The construction of ℝ using Cauchy sequences of rationals can be generalized to any absolute value on ℚ. For any prime p, the completion of ℚ with repsect to the p-adic norm creates a field ℚ_p and a ring ℤ_p.

• padic_norm.lean defines the p-adic valuation ℤ → ℕ, extends it to ℚ, and defines padic_norm {p} : prime p → ℚ → ℚ. Note that this does not lead to a useful instance of has_norm since p cannot be inferred from the input, and it is not a norm for composite p. padic_norm is shown to be a non-archimedean absolute value.

• Fix p and [prime p]. padic_rationals.lean defines ℚ_[p] as the Cauchy completion of ℚ wrt padic_norm p using the same mechanisms as data/real/basic.lean. It is immediately a field. The norm lifts to padic_norm_e : ℚ_[p] → ℚ, which is cast to ℝ and gives us a normed_field instance. ℚ_[p] is shown to be Cauchy complete.

• padic_integers.lean defines ℤ_[p] as the subtype {x : ℚ_[p] \\ ∥x∥ ≤ 1}. It instantiates local_ring and normed_ring and is Cauchy complete.

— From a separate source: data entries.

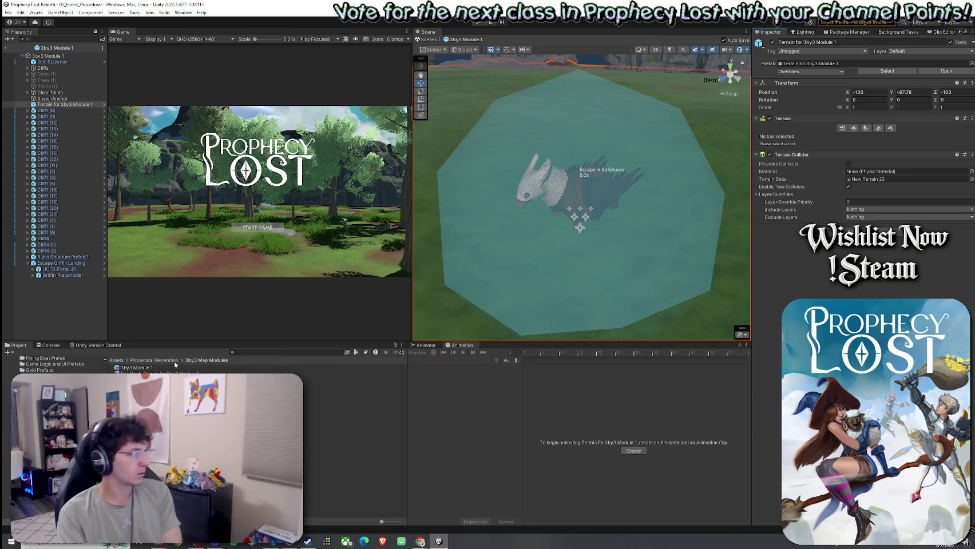
{"action": "double_click", "coordinate": [136, 368]}
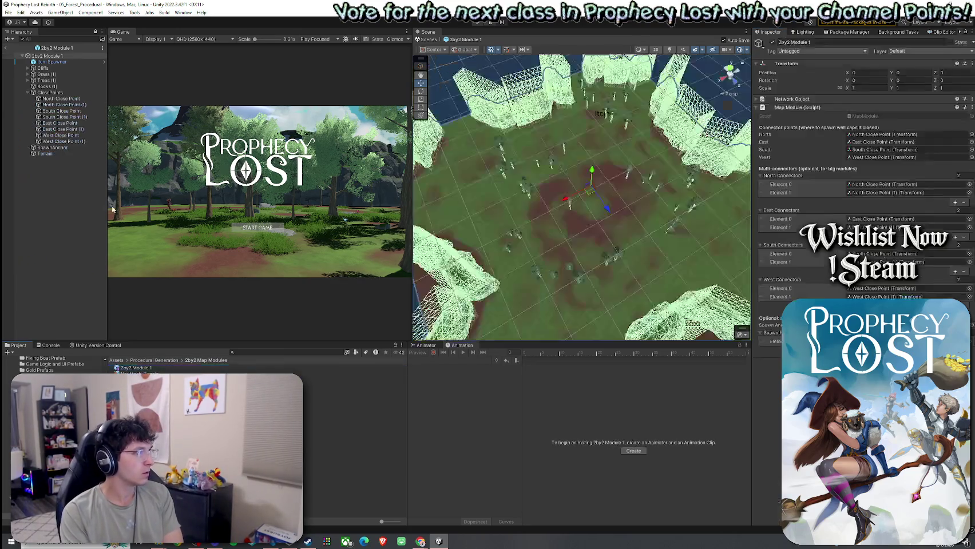
{"action": "left_click", "coordinate": [46, 154]}
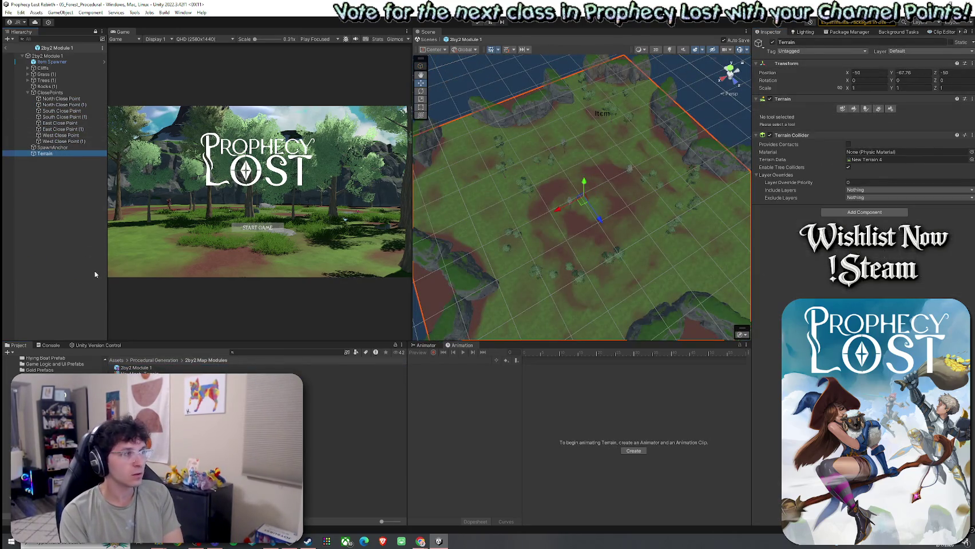
- Open the 2by1 Module 1 prefab to check its terrain, then browse into 1by1 Map Modules
{"action": "left_click", "coordinate": [155, 360]}
{"action": "double_click", "coordinate": [141, 373]}
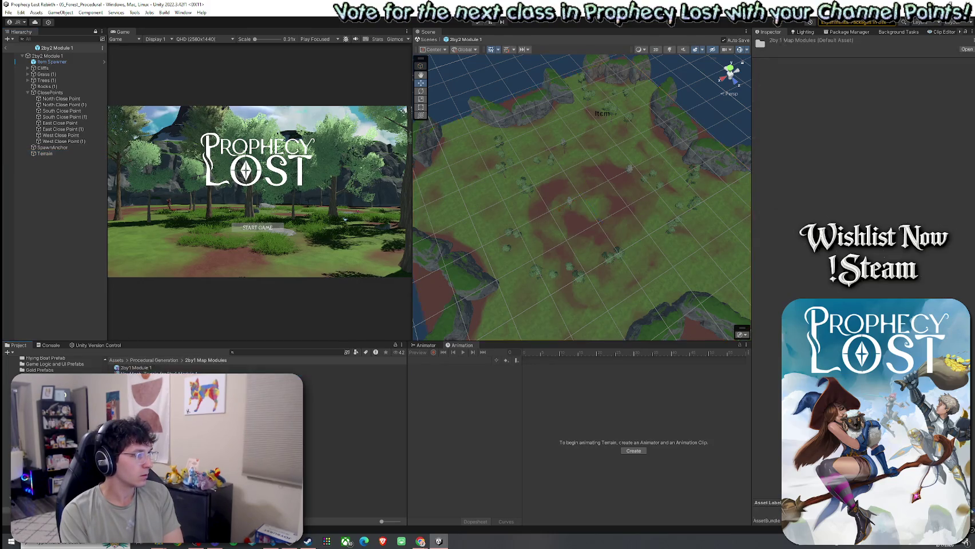
{"action": "double_click", "coordinate": [138, 369]}
{"action": "left_click", "coordinate": [63, 110]}
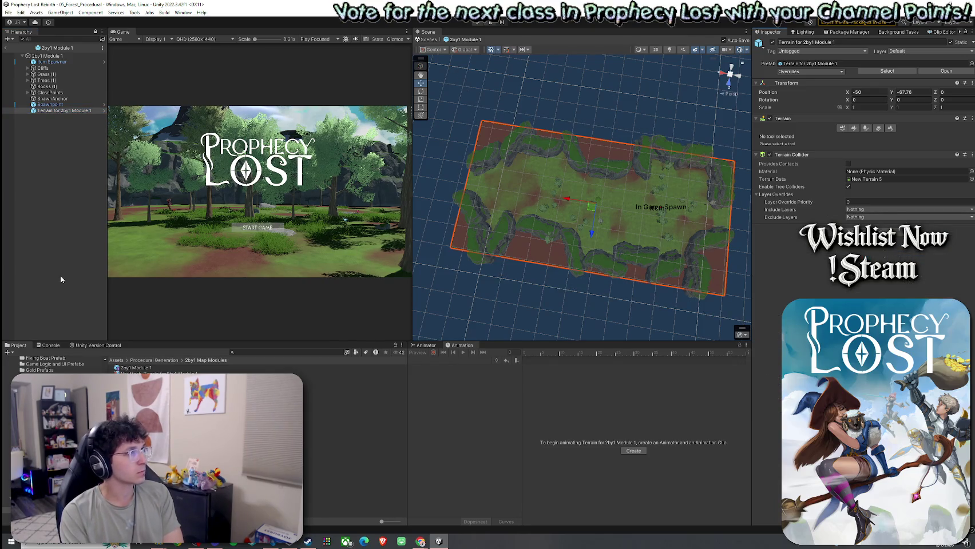
{"action": "left_click", "coordinate": [151, 361]}
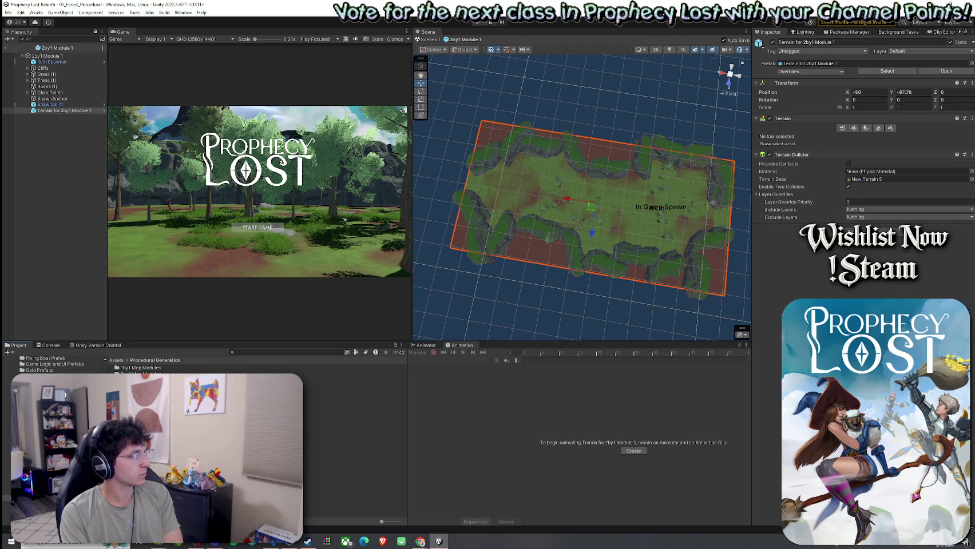
{"action": "double_click", "coordinate": [141, 368]}
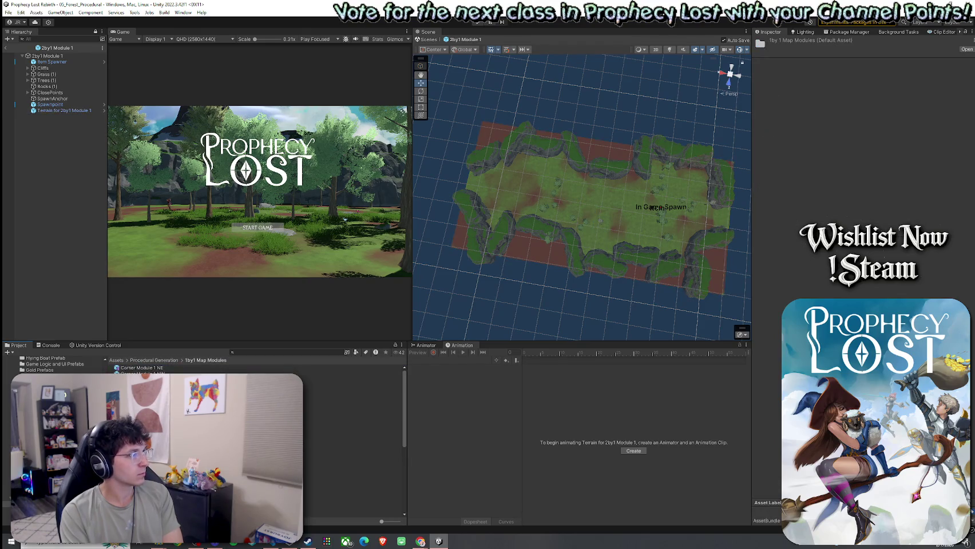
- Select and delete all 25 baked NavMesh data assets, then open Corner Module 1 NE
{"action": "scroll", "coordinate": [258, 441], "scroll_direction": "down", "scroll_amount": 10}
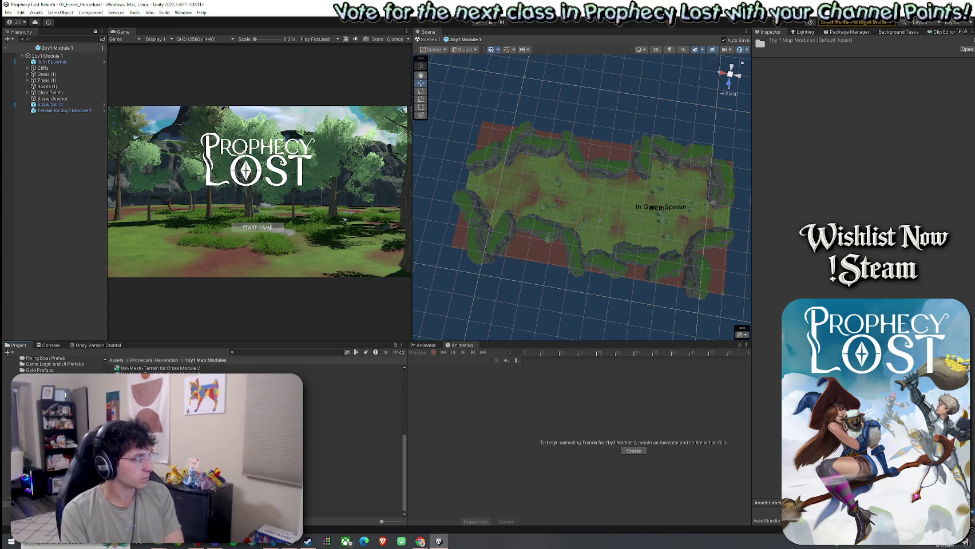
{"action": "scroll", "coordinate": [257, 441], "scroll_direction": "up", "scroll_amount": 2}
{"action": "left_click", "coordinate": [352, 511]}
{"action": "scroll", "coordinate": [257, 441], "scroll_direction": "up", "scroll_amount": 5}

• hensel.lean proves Hensel's lemma over ℤ_[p], described by Gouvêa (1997) as the "most important algebraic property of the p-adic numbers." For F : polynomial ℤ_[p] and a : ℤ_[p] with ∥F.eval a∥ < ∥F.derivative.eval a∥^2, then there exists a unique z such that F.eval z = 0 ∧ ∥z - a∥ < ∥F.derivative.eval a∥; furthermore, ∥F.derivative.eval z∥ = ∥F.derivative.eval a∥. The proof is an adaptation of a writeup by Keith Conrad and uses Newton's method to construct a sequence in ℤ_[p] converging to the unique solution.